Watson watched us. The waiter had brought more brandy, and Watson was sipping it, not because he liked it, he said, but just to keep himself at the proper lift.

“You don't understand it, eh? You see nothing? Hobart, have you a match? There, that's it; now give me the ring. See—” He struck the match and held the flame against the jewel. “Gentlemen, there is no need for me to speak. The stone will give you a volume. It's not trickery, I assure you, but fact. There, now, perfect. Doctor, you are the sceptic. Take a look at the stone.”

The doctor picked it up casually and held it up before his eyes. At first he frowned; then came a look of incredulity; his chin dropped and he rose in his chair.

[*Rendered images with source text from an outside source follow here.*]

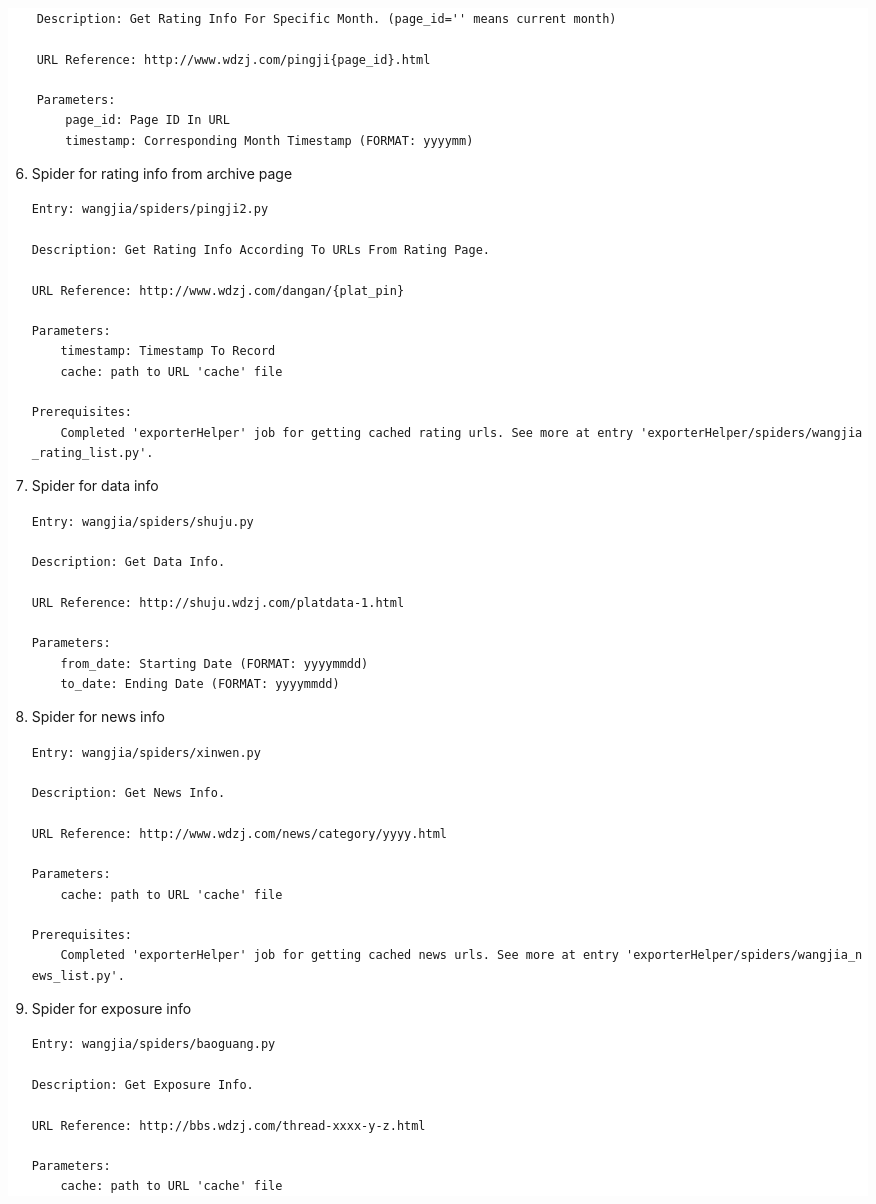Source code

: 		Description: Get Rating Info For Specific Month. (page_id='' means current month)

		URL Reference: http://www.wdzj.com/pingji{page_id}.html

		Parameters:
			page_id: Page ID In URL
			timestamp: Corresponding Month Timestamp (FORMAT: yyyymm)

6.  Spider for rating info from archive page

		Entry: wangjia/spiders/pingji2.py

		Description: Get Rating Info According To URLs From Rating Page.

		URL Reference: http://www.wdzj.com/dangan/{plat_pin}

		Parameters:
			timestamp: Timestamp To Record
			cache: path to URL 'cache' file

		Prerequisites:
			Completed 'exporterHelper' job for getting cached rating urls. See more at entry 'exporterHelper/spiders/wangjia_rating_list.py'.

7.  Spider for data info

		Entry: wangjia/spiders/shuju.py

		Description: Get Data Info.

		URL Reference: http://shuju.wdzj.com/platdata-1.html

		Parameters:
			from_date: Starting Date (FORMAT: yyyymmdd)
			to_date: Ending Date (FORMAT: yyyymmdd)

8.  Spider for news info

		Entry: wangjia/spiders/xinwen.py

		Description: Get News Info.

		URL Reference: http://www.wdzj.com/news/category/yyyy.html

		Parameters:
			cache: path to URL 'cache' file

		Prerequisites:
			Completed 'exporterHelper' job for getting cached news urls. See more at entry 'exporterHelper/spiders/wangjia_news_list.py'.

9.  Spider for exposure info

		Entry: wangjia/spiders/baoguang.py

		Description: Get Exposure Info.

		URL Reference: http://bbs.wdzj.com/thread-xxxx-y-z.html

		Parameters:
			cache: path to URL 'cache' file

“My God,” he exclaimed, “the man's living! It—he—”

But Hobart and I had crowded over. The doctor held the ring so we could see it. Inside the stone was Dr. Holcomb!

It was a strenuous moment, and the most incredible. We all of us knew the doctor. It was not a photograph, nor a likeness; but the man himself. It was beyond all reason that he could be in the jewel; indeed there was only the head visible; one could catch the expression of life, the movements of the eyelids. Yet how could it be? What was it? It was Hobart who spoke first.

“Chick,” he asked, “what's the meaning? Were it not for my own eyes I would call it impossible. It's absurd on the face. The doctor! Yet I can see him—living. Where is he?”

Chick nodded.

“That's the whole question. Where is he? I know and yet I know nothing. life—and found it. He was trapped by his own wisdom!”